Sobre Prof. Felipe Aquino

O Prof. Felipe Aquino é doutor em Engenharia Mecânica pela UNESP e mestre na mesma área pela UNIFEI. Foi diretor geral da FAENQUIL (atual EEL-USP) durante 20 anos e atualmente é Professor de História da Igreja do “Instituto de Teologia Bento XVI” da Diocese de Lorena e da Canção Nova. Cavaleiro da Ordem de São Gregório Magno, título concedido pelo Papa Bento XVI, em 06/02/2012. Foi casado durante 40 anos e é pai de cinco filhos. Na TV Canção Nova, apresenta o programa “Escola da Fé” e “Pergunte e Responderemos”, na Rádio apresenta o programa “No Coração da Igreja”. Nos finais de semana prega encontros de aprofundamento em todo o Brasil e no exterior. Escreveu 73 livros de formação católica pelas editoras Cléofas, Loyola e Canção Nova.
══════════
**INSTRUÇÕES DAS TAREFAS:**
(a) Com base no texto sobre o Prof. Felipe Aquino, responda:
(i) Durante quantos anos ele foi diretor geral da FAENQUIL?
(ii) Que título o Papa Bento XVI lhe concedeu, e em que data?
(iii) Quantos livros de formação católica ele escreveu?
(b) Reescreva o trecho do texto sobre o Prof. Felipe Aquino que vai de "O Prof. Felipe" até "e Canção Nova.", substituindo "encontros" por "retiros".
══════════
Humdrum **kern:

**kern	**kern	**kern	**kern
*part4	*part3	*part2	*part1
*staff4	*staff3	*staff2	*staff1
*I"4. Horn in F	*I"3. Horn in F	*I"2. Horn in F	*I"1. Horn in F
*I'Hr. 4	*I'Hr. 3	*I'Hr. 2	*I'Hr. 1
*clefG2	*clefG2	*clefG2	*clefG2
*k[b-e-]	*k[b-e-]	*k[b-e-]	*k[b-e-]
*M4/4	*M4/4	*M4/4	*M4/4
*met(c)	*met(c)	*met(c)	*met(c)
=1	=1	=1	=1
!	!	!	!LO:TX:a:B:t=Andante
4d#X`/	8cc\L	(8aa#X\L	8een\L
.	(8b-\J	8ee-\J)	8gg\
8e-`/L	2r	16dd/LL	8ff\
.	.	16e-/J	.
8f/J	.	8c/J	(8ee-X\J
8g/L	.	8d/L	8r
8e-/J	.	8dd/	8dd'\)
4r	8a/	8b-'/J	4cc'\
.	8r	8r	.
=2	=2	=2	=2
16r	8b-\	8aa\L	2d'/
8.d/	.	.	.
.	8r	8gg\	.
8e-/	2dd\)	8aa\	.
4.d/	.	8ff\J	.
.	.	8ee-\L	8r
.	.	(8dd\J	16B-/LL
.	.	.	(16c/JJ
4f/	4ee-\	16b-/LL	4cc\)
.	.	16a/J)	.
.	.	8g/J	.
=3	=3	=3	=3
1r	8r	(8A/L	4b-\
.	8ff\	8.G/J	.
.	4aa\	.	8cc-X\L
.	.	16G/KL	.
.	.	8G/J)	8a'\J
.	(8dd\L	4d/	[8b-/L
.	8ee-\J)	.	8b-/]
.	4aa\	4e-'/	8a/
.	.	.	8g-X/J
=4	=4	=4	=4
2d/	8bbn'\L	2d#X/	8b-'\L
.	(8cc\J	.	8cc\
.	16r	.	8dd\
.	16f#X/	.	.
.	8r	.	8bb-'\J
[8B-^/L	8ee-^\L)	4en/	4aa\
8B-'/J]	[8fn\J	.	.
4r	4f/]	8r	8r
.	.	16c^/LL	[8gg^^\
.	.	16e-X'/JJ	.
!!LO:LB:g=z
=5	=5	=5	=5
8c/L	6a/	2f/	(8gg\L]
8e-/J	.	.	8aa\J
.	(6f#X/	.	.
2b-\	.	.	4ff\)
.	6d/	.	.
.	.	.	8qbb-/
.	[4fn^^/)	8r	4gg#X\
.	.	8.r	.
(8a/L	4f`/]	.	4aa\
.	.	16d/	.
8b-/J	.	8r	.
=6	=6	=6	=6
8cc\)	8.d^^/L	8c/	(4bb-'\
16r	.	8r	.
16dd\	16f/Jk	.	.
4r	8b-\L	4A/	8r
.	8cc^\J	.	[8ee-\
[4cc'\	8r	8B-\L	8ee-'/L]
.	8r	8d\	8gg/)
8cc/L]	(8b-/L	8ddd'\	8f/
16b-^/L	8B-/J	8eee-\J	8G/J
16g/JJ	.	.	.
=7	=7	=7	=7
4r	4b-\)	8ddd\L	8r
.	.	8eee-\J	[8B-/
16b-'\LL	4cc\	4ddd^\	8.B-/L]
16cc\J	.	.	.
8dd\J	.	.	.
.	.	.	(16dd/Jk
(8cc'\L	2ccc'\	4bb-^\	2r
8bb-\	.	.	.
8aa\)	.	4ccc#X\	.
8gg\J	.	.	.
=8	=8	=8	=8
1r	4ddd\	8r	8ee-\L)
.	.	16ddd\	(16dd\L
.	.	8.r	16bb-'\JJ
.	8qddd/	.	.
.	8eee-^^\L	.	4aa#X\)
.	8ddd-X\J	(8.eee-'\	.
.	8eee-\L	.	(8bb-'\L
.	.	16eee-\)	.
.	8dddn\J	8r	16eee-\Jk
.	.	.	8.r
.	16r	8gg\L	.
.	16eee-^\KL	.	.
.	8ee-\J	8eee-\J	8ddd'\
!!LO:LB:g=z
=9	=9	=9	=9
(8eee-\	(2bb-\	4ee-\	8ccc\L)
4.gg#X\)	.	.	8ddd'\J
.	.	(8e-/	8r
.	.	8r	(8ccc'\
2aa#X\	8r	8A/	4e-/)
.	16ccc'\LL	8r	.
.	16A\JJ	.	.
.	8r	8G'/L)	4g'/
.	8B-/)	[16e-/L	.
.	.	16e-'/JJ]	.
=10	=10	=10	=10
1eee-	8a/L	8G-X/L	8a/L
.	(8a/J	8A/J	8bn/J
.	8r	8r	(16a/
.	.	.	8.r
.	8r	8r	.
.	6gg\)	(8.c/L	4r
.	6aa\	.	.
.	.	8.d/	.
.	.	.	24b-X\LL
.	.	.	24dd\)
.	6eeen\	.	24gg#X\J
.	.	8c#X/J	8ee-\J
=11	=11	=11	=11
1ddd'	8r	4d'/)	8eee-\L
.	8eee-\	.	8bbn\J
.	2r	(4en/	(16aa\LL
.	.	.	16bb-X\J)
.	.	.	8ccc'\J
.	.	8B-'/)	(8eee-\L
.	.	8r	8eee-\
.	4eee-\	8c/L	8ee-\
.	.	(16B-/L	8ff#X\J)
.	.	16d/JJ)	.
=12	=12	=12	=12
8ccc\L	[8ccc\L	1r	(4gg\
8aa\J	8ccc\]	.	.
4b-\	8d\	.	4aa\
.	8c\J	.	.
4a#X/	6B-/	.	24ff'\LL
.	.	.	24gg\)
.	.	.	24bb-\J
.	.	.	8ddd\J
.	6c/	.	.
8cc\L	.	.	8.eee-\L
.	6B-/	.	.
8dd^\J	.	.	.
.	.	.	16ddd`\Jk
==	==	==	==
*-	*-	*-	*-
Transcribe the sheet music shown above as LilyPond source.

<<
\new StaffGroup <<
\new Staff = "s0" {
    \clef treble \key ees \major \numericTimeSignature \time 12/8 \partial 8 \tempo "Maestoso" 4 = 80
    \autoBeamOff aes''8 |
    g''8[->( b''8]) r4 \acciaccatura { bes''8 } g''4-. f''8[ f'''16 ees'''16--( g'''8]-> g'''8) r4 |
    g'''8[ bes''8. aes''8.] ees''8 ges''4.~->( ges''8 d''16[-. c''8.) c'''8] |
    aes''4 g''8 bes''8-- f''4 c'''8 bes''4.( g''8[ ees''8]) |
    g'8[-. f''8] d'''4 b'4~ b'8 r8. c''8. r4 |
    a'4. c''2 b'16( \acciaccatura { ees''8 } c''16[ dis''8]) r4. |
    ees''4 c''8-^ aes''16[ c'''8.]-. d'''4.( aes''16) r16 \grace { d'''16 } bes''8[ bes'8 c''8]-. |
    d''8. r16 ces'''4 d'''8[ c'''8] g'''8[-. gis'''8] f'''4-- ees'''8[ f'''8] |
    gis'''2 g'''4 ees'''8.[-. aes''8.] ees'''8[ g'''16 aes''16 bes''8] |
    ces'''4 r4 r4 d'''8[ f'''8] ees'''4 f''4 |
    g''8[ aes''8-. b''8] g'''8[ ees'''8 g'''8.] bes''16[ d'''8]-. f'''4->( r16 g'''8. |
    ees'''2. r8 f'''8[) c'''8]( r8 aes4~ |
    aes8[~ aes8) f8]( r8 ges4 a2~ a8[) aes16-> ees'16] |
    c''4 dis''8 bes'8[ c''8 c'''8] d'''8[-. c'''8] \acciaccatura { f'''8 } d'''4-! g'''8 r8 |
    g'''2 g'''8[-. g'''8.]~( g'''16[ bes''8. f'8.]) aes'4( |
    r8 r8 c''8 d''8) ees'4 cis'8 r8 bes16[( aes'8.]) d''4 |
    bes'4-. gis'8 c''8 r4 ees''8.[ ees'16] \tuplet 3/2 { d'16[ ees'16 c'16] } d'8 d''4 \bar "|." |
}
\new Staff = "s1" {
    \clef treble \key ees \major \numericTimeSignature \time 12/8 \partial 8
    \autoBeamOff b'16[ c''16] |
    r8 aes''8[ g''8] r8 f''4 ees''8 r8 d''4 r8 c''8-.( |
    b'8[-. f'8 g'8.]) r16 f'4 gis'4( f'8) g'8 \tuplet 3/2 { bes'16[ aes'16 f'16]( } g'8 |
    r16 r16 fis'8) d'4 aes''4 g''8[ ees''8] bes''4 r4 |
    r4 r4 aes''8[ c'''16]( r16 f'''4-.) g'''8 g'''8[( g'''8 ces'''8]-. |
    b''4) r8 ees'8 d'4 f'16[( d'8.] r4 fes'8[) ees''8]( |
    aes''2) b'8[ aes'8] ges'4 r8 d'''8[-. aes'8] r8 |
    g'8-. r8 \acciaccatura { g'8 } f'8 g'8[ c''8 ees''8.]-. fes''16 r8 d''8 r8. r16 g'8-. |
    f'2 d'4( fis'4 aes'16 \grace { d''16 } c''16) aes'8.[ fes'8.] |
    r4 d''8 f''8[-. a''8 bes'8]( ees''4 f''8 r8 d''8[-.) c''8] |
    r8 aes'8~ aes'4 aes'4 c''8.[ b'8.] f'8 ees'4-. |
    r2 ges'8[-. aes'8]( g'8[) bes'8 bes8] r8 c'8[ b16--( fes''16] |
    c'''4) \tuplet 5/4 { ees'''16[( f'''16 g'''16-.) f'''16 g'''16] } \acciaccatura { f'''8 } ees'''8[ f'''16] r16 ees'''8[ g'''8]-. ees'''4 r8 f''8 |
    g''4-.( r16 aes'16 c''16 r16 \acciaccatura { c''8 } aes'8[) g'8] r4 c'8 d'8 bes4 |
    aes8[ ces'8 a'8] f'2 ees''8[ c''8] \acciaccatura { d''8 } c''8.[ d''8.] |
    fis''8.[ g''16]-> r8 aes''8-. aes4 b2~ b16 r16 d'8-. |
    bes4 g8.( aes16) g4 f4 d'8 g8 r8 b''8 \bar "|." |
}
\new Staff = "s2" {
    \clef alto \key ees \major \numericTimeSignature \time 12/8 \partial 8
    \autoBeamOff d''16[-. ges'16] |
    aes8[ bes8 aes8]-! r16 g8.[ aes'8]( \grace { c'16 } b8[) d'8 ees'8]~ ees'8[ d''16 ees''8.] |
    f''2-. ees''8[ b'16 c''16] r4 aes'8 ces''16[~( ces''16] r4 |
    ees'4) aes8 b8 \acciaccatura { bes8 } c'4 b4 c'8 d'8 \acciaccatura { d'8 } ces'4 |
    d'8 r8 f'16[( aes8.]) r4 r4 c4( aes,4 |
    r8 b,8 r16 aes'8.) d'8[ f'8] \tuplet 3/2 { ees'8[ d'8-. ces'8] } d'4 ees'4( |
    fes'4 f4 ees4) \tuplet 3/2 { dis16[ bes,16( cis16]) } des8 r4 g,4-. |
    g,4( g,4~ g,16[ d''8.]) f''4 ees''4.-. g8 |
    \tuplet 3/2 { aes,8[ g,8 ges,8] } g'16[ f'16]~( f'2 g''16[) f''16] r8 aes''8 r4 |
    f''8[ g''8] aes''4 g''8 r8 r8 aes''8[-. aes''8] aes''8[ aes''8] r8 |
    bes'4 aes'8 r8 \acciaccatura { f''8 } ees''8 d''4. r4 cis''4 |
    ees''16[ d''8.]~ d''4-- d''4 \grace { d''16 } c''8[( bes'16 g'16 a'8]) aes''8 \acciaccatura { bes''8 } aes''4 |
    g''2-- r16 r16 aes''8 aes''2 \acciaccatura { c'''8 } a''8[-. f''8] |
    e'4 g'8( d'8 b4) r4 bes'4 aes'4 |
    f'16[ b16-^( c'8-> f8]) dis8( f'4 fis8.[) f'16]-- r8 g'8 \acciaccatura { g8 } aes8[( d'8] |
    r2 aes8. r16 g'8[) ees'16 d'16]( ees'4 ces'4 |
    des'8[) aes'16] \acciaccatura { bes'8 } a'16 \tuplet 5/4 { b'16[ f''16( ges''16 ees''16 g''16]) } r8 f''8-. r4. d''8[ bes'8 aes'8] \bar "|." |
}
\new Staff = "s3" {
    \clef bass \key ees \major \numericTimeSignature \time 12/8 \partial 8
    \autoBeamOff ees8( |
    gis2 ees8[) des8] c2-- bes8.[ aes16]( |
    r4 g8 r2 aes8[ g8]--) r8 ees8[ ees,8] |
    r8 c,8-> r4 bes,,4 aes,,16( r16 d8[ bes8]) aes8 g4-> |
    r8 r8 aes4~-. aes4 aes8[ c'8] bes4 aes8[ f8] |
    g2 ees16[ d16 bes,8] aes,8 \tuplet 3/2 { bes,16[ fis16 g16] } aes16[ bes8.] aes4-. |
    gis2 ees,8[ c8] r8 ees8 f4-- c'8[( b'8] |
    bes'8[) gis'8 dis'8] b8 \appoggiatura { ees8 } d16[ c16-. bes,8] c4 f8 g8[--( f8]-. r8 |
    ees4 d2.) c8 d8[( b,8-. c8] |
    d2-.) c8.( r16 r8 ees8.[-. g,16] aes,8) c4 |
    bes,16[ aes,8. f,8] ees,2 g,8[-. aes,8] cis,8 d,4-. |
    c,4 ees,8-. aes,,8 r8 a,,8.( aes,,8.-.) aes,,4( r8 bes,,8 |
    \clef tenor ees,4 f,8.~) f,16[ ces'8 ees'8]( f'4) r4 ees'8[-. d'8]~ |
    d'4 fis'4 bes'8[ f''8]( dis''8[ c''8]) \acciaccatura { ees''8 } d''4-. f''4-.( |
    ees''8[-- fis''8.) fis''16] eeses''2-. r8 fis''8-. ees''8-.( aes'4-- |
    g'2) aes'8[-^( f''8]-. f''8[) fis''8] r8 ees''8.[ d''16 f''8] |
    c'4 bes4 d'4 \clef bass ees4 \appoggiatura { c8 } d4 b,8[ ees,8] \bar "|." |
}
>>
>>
══════════
**RESPOSTAS NUMERADAS:**
(a)
(i) Durante 20 anos.
(ii) O título de Cavaleiro da Ordem de São Gregório Magno, em 06/02/2012.
(iii) Escreveu 73 livros.

(b)
O Prof. Felipe Aquino é doutor em Engenharia Mecânica pela UNESP e mestre na mesma área pela UNIFEI. Foi diretor geral da FAENQUIL (atual EEL-USP) durante 20 anos e atualmente é Professor de História da Igreja do “Instituto de Teologia Bento XVI” da Diocese de Lorena e da Canção Nova. Cavaleiro da Ordem de São Gregório Magno, título concedido pelo Papa Bento XVI, em 06/02/2012. Foi casado durante 40 anos e é pai de cinco filhos. Na TV Canção Nova, apresenta o programa “Escola da Fé” e “Pergunte e Responderemos”, na Rádio apresenta o programa “No Coração da Igreja”. Nos finais de semana prega retiros de aprofundamento em todo o Brasil e no exterior. Escreveu 73 livros de formação católica pelas editoras Cléofas, Loyola e Canção Nova.